Ghanaians turn to radio, television for late President's funeral
8/8/2012 10:31:11 PM -
Accra, Aug 8, GNA - Many Ghanaians who could not visit the State House on Wednesday spent their time either listening to radio or watching television to keep in touch with proceedings of the late President John Evans Atta Mills' funeral.
A tour through some principal streets at Adabraka, Kwame Nkrumah Circle, Odawna, Makola, Laterbiokorshie and around the Ministries in Accra by the Ghana News Agency revealed that many had turned their electronic gadgets to keep up with the three-day State funeral which got underway on Wednesday morning.
The atmosphere around the Ministries and some principal streets in Accra was generally sober with pockets of loud music blurring from some speakers mounted at vantage points at Makola and Circle.
Mathematically speaking, people who were spotted clad in black and red mourning cloth with red bands and scarves numbered 1:2.
Others had the late President Mills' portrait either pined to their clothes or were wearing a T-shirt with his picture or name printed in it.
Still others carried decorative medals with late President Mills' portrait hanging around their neck.
Some chose to play dirges and sorrowful songs either composed by Ghanaian musicians to eulogise the deceased or melodies already made to mourn the dead.

### Assigned task A
Answer these questions using the news report on Ghanaians following the funeral:
(i) How many days did the State funeral last, and on what morning did it begin?
(ii) At which two places were speakers playing loud music?
(iii) Which organization toured the streets of Accra?
### Assigned task B
Pick up the news report on Ghanaians following the funeral where it stops, and write the next few sentences.

### Dataset content

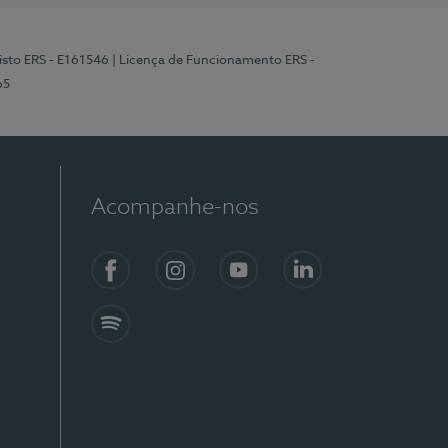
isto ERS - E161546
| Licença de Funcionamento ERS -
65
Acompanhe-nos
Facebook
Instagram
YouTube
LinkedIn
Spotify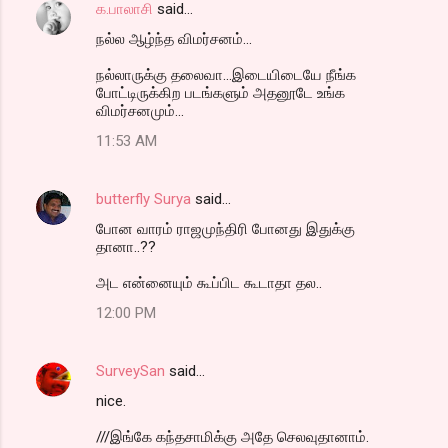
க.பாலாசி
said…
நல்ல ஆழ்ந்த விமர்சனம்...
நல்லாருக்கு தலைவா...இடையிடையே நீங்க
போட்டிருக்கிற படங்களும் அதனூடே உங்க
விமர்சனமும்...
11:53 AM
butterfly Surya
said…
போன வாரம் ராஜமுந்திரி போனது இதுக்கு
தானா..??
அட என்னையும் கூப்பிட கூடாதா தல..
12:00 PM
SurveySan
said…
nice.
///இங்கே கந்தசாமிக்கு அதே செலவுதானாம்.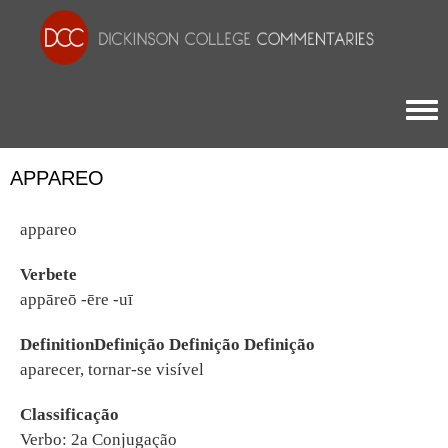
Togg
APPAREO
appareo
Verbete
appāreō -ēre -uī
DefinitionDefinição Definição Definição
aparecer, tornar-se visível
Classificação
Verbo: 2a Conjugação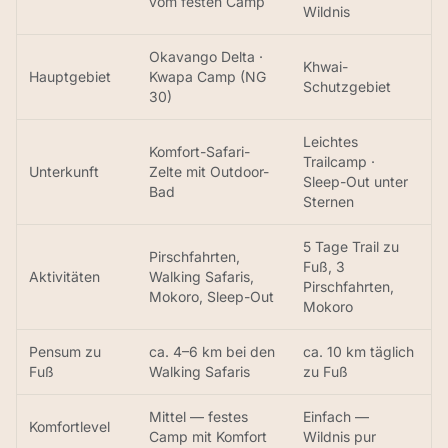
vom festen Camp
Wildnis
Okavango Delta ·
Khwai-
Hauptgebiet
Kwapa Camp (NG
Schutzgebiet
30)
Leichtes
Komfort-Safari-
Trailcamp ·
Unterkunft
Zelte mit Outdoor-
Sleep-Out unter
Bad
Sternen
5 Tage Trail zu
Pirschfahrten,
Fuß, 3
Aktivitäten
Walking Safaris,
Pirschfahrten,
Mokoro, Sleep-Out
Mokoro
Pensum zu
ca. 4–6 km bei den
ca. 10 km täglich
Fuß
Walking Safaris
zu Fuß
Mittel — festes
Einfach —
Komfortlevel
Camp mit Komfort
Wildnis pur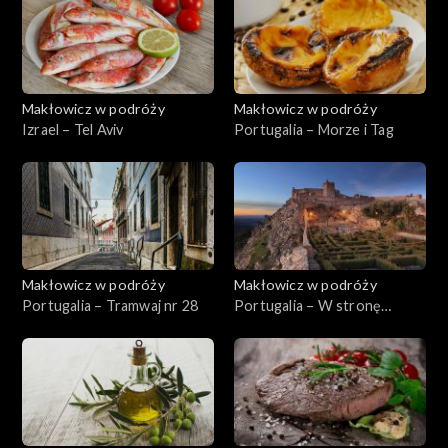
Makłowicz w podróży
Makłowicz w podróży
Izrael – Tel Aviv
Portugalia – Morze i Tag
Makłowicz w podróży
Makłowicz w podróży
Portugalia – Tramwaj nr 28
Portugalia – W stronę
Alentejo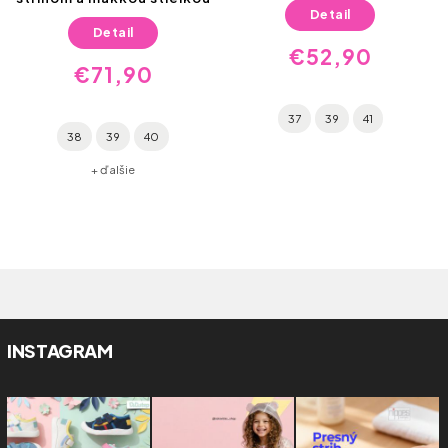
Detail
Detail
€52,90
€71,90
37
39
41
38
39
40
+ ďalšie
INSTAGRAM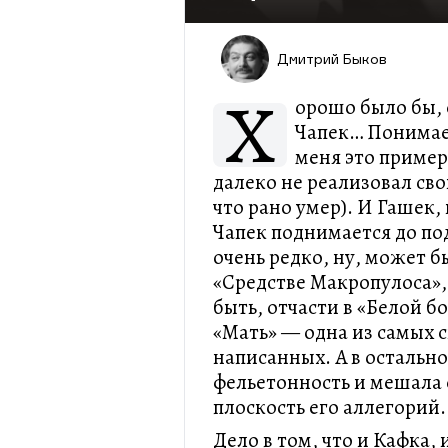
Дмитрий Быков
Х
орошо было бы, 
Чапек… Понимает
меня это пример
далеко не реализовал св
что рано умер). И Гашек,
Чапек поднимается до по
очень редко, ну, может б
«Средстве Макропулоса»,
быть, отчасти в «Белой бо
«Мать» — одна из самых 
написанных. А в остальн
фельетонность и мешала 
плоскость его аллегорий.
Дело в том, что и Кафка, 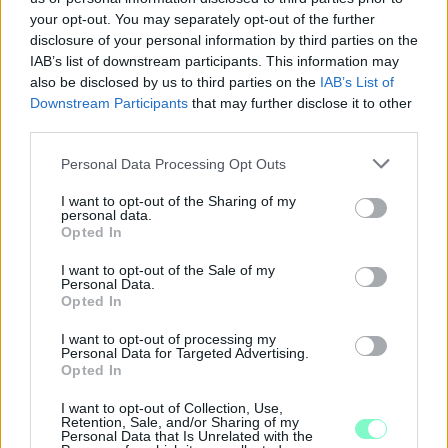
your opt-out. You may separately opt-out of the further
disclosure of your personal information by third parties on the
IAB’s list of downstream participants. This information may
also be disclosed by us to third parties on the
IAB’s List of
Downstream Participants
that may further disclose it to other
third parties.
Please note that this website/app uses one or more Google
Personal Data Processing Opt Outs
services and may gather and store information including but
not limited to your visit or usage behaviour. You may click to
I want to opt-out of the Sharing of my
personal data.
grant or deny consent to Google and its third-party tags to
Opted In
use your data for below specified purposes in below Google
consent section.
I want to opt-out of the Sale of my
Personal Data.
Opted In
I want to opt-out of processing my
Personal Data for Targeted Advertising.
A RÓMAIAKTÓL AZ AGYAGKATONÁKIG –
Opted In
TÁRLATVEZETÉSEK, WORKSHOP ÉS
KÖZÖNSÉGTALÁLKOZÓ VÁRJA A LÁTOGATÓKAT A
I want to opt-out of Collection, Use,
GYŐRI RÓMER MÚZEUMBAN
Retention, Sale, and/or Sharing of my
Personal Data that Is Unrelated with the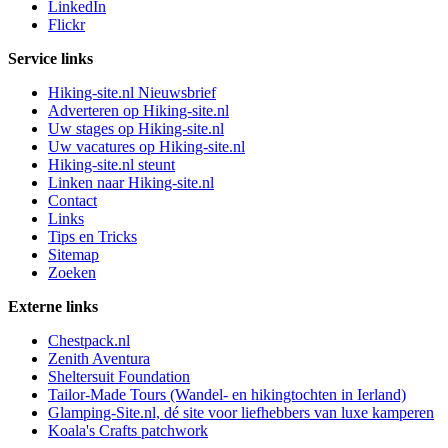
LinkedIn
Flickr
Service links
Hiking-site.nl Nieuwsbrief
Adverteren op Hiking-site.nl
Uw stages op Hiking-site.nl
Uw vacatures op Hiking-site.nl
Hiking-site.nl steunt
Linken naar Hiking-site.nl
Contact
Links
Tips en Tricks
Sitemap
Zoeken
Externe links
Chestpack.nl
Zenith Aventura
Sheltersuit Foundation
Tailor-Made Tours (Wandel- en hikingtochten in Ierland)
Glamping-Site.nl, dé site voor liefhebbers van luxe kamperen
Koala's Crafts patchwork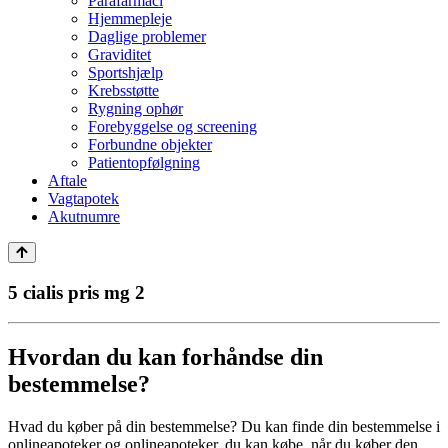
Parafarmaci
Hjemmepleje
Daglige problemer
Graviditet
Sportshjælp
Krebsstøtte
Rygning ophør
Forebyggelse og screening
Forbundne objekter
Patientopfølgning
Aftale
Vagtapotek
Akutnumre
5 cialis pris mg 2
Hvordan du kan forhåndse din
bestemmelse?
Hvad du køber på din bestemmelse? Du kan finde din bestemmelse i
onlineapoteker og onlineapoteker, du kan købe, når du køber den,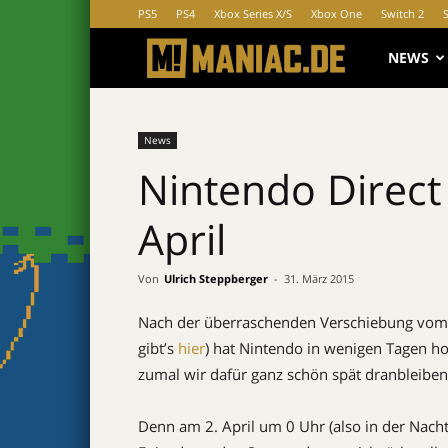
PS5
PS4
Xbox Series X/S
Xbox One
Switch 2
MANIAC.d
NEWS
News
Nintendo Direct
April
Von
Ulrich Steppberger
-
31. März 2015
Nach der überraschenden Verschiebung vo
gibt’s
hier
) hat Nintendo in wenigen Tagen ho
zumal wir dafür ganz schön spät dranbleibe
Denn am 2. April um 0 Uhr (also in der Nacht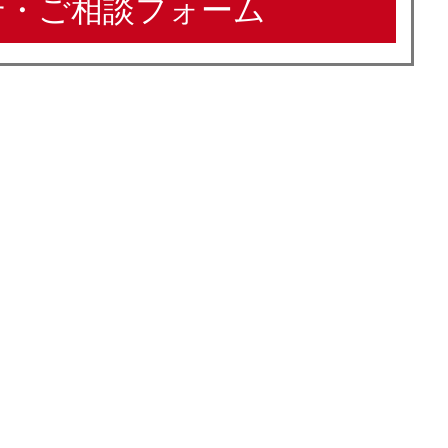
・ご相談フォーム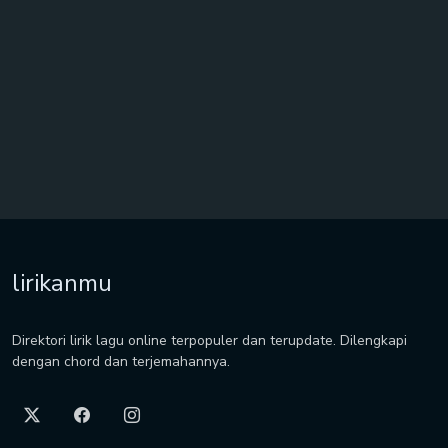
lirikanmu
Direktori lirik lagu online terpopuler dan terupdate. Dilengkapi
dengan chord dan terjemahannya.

### Expected output A
(i) Three days; it began on Wednesday morning.
(ii) Makola and Circle.
(iii) The Ghana News Agency.

### Expected output B
Meanwhile economic activities were being carried out as normal with some traders selling black and red bands and other funeral paraphernalia.
The mortal remains of the late President Mills, in a casket draped in the national colours of red, yellow and green with a black star in the middle of the yellow, arrived at the State House for public viewing at 09:27.
The body arrived after it was taken from the 37 Military Hospital mortuary at about 6:50 hours and driven to his private residence on the Spintex Road and then to the Castle where he had worked from January 7, 2009 until his sudden death on Tuesday, July 24, 2012.
Scores of people, including government functionaries, Members of the Council of State, clergy, senior military officers, security chiefs, traditional rulers and top members of the society, gathered in front of the Banquet Hall of the State House to view the mortal remains of the late President Mills.